What to work on =>
In the listing that follows, copy out each line that includes the word "Example".
* * * * * * *
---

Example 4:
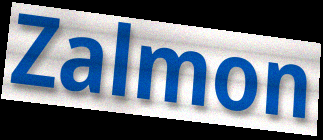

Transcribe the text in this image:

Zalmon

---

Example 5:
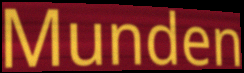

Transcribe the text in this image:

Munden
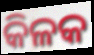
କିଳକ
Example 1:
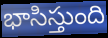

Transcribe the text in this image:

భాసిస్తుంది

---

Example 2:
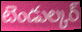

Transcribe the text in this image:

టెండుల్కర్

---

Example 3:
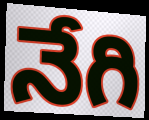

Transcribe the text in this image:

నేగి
* * * * * * *
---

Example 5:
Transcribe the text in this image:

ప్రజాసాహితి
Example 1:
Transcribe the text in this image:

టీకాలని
* * * * * * *
Answer section =>
Example 4:
Example 5:
Example 1:
Example 2:
Example 3:
Example 5:
Example 1:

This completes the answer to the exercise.